As expected performance gets worse without aggregate pushdown. Picking a simple query that’s not supported:

SELECT MAX(ID / 1)
FROM dbo.BIG_DATA;

This query took over an hour:

SQL Server Execution Times:
CPU time = 10218343 ms, elapsed time = 3755976 ms.

Queries against some of the CCIs DMVs don’t do very well either. A simple count took almost ten minutes:

SELECT COUNT(*)
FROM sys.dm_db_column_store_row_group_physical_stats
where OBJECT_ID = OBJECT_ID('BIG_DATA');

All of the work appears to be in the COLUMNSTORE_ROW_GROUPS table-valued function but I didn’t dig any more into it.

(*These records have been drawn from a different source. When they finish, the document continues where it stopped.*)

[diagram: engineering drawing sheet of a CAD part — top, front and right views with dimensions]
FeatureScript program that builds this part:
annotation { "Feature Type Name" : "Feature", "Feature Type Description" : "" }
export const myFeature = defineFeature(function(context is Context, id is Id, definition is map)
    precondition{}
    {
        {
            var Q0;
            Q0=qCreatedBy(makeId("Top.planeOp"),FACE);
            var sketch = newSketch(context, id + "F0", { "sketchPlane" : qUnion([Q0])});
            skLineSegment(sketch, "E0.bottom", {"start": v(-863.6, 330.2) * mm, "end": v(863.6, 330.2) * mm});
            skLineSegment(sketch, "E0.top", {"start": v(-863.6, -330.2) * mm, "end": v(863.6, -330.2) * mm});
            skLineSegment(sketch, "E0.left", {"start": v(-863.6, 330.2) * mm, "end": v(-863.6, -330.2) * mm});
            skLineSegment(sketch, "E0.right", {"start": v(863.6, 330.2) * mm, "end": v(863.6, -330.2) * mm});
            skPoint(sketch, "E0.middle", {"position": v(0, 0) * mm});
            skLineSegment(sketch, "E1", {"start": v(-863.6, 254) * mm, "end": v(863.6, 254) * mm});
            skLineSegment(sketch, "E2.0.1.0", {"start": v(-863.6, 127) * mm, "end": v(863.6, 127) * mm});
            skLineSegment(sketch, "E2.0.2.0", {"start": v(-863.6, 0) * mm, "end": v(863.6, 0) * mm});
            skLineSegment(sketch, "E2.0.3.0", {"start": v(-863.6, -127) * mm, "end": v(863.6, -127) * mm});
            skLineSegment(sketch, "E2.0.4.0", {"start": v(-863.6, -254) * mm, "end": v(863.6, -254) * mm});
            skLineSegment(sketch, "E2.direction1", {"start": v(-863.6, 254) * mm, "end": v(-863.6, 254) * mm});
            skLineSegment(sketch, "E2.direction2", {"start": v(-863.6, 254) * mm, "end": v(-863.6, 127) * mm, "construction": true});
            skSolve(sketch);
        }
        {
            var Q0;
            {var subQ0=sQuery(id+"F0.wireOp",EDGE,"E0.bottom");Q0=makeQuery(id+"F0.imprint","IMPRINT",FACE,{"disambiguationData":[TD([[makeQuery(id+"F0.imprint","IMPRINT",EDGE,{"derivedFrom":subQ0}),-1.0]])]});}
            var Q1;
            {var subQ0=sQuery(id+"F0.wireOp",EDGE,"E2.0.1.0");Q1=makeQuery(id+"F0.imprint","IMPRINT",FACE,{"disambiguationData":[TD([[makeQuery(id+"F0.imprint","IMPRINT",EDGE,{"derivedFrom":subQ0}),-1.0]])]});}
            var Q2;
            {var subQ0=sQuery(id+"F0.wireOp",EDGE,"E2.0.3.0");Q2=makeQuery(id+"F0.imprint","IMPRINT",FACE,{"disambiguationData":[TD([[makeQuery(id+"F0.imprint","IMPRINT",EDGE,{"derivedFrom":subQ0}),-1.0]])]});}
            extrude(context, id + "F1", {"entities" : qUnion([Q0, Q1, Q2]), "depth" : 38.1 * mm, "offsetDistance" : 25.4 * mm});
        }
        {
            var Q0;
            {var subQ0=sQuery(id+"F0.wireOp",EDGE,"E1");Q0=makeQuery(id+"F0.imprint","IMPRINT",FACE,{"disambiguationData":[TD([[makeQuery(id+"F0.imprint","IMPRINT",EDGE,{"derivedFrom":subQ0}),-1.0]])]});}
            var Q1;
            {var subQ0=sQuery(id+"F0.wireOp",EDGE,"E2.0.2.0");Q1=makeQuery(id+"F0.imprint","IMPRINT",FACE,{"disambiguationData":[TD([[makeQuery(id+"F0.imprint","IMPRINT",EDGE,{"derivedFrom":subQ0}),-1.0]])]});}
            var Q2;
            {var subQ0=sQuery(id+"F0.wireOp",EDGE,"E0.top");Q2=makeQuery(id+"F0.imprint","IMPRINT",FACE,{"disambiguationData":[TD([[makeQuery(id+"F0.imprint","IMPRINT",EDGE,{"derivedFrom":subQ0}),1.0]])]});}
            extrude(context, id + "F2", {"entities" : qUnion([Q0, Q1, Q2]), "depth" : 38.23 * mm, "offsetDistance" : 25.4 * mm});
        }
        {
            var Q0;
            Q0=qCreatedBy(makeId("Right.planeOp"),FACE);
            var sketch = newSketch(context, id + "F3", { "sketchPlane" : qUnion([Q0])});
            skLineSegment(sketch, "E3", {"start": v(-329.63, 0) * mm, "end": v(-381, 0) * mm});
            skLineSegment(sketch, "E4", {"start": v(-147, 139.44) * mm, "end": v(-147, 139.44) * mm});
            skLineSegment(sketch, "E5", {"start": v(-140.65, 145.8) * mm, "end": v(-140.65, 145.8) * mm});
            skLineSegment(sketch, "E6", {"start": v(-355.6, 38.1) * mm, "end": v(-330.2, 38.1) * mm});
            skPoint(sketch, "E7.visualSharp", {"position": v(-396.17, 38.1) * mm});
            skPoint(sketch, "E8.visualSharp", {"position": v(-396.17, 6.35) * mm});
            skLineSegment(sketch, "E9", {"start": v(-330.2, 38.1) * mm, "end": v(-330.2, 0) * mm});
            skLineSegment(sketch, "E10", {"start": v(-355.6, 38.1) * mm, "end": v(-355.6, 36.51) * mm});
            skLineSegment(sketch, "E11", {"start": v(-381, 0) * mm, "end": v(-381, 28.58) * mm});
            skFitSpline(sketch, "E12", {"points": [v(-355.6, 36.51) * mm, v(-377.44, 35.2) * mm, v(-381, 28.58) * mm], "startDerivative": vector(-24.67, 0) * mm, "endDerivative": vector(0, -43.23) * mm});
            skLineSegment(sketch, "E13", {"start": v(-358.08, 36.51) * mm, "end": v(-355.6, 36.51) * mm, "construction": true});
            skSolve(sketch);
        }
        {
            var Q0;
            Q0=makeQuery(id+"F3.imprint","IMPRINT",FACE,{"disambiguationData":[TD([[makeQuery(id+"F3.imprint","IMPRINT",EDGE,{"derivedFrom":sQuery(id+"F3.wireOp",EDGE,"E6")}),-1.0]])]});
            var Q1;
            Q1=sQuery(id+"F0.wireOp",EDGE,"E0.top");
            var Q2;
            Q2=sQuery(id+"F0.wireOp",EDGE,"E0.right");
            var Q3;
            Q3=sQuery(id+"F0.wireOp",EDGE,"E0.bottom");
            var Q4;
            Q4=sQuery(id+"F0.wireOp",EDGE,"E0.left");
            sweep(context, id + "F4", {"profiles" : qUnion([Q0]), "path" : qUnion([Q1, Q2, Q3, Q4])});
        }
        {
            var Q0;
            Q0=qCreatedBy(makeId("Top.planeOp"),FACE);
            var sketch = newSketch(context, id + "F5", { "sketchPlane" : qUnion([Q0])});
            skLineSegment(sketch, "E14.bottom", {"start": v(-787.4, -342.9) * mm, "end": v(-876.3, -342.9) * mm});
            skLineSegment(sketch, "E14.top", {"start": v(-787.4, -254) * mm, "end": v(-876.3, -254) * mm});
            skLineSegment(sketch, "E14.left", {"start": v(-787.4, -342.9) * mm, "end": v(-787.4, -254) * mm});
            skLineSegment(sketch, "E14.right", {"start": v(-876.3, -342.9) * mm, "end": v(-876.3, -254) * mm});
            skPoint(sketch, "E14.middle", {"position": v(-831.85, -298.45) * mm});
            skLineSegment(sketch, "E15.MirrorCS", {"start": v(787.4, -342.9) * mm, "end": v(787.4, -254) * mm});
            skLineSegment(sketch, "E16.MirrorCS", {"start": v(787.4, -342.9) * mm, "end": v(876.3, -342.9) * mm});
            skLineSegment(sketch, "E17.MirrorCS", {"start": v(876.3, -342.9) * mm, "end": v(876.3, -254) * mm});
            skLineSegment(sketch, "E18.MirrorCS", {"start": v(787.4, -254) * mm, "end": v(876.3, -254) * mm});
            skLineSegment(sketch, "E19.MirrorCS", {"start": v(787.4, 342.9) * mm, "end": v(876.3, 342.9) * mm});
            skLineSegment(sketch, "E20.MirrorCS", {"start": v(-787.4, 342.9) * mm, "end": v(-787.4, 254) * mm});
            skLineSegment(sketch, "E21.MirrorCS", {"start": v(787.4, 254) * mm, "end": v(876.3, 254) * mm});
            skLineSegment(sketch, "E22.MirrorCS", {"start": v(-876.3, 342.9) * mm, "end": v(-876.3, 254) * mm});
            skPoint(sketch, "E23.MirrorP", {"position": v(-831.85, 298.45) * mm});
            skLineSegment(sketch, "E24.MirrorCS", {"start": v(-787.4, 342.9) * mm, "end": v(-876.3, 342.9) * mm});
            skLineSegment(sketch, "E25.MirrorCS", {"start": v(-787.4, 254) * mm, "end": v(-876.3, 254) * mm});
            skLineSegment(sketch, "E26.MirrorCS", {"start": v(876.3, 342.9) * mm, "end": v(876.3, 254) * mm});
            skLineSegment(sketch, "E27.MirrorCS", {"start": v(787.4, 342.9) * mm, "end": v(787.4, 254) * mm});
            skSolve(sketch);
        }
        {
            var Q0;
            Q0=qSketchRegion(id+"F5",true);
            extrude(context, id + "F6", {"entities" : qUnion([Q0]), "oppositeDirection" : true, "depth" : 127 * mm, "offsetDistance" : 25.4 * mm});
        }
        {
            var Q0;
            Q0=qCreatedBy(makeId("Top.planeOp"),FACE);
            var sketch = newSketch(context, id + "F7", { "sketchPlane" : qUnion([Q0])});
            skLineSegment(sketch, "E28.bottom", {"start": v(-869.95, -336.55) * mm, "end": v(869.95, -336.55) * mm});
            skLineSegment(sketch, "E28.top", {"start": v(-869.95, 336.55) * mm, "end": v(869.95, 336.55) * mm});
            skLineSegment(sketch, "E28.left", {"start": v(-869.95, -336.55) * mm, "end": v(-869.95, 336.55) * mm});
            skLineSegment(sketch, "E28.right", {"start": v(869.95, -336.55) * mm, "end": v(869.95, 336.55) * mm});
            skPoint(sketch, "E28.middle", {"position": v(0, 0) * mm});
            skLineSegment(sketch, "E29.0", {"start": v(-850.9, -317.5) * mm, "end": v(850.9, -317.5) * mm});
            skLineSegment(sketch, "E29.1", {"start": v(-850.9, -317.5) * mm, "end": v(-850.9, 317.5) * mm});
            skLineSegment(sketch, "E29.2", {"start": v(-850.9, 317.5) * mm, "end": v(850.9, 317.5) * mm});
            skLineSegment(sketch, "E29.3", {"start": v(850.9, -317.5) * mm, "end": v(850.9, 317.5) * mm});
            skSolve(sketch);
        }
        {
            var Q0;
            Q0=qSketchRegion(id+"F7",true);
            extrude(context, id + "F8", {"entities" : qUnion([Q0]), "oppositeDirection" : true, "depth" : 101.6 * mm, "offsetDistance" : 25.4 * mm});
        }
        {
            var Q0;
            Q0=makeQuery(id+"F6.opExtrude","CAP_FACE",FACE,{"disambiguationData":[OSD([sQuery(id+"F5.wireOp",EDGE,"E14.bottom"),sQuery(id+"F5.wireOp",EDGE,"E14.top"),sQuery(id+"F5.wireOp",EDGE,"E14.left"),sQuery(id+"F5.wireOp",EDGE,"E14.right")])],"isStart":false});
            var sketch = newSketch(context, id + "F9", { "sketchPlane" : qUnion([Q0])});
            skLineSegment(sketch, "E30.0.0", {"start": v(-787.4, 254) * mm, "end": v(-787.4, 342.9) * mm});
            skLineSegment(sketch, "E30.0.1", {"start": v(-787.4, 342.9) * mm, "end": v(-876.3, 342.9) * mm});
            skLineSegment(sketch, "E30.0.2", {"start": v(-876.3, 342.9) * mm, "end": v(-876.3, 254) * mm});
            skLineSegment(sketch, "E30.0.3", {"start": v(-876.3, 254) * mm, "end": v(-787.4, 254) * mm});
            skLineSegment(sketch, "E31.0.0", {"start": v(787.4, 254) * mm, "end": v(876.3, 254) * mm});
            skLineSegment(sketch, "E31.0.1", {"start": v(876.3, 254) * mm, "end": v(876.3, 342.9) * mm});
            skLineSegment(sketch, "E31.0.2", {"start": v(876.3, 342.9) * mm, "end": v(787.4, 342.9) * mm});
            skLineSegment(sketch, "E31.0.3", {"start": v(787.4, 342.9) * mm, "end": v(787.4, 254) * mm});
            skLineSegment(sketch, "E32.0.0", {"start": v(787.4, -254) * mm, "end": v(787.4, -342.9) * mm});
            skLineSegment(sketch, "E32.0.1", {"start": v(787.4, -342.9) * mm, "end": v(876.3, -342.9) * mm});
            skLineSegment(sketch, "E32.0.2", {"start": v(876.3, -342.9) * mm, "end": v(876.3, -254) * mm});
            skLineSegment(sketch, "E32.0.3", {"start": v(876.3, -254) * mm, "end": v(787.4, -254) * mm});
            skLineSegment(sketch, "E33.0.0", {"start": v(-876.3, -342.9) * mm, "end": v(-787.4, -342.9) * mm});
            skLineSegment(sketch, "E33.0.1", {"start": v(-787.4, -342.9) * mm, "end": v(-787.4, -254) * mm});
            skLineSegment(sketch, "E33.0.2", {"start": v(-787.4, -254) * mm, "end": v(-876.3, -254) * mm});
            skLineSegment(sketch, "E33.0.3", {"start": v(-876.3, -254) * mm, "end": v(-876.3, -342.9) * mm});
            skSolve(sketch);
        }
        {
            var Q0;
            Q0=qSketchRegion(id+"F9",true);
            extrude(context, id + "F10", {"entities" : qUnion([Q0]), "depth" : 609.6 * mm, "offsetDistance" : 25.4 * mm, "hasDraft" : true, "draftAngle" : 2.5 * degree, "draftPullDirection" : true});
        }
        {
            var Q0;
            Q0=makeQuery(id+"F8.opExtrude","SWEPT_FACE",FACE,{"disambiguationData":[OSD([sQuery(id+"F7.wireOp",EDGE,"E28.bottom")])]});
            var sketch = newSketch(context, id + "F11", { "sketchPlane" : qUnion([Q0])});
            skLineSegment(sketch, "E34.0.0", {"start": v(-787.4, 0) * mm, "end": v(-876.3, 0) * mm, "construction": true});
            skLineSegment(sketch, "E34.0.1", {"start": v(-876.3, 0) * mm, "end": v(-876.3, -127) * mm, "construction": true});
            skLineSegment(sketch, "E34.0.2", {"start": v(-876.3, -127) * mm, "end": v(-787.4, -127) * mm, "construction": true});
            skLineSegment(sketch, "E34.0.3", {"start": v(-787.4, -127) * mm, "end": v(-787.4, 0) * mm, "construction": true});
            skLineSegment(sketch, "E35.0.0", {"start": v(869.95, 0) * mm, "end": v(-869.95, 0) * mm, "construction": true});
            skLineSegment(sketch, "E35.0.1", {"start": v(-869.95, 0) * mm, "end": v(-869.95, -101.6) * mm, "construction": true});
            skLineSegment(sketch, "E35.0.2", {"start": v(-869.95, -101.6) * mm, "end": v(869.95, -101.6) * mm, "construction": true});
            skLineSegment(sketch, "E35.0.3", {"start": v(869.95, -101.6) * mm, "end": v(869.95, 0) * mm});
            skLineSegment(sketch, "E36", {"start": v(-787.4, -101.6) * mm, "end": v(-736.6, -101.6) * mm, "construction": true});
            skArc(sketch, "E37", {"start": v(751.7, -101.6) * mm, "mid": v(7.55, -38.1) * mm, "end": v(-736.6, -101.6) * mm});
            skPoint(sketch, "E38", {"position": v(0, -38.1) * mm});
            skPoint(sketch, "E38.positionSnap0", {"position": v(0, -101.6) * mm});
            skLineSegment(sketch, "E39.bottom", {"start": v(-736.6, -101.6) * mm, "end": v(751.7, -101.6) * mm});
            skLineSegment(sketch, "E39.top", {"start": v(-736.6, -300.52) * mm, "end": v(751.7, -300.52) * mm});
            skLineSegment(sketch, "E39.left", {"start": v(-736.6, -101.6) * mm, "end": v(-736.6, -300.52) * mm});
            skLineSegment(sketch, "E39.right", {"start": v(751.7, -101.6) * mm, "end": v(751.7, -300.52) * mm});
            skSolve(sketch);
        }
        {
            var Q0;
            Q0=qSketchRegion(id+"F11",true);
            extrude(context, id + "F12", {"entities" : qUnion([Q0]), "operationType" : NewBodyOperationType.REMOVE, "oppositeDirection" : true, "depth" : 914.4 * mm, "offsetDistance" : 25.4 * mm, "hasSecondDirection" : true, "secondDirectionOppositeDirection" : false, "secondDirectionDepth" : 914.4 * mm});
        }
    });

If you’re interested in how a query performs let me know in the comments. I will try anything that’s somewhat reasonable.

Final Thoughts

Now I can add working with trillion row tables to my resume. The compression for the one trillion row table was very impressive but everything else was decidedly less impressive. The very long QUERY_TASK_ENQUEUE_MUTEX wait times for nearly all queries were especially disappointing. I plan to do more testing at a later date with a partitioned table to see if that helps at all. Thanks for reading!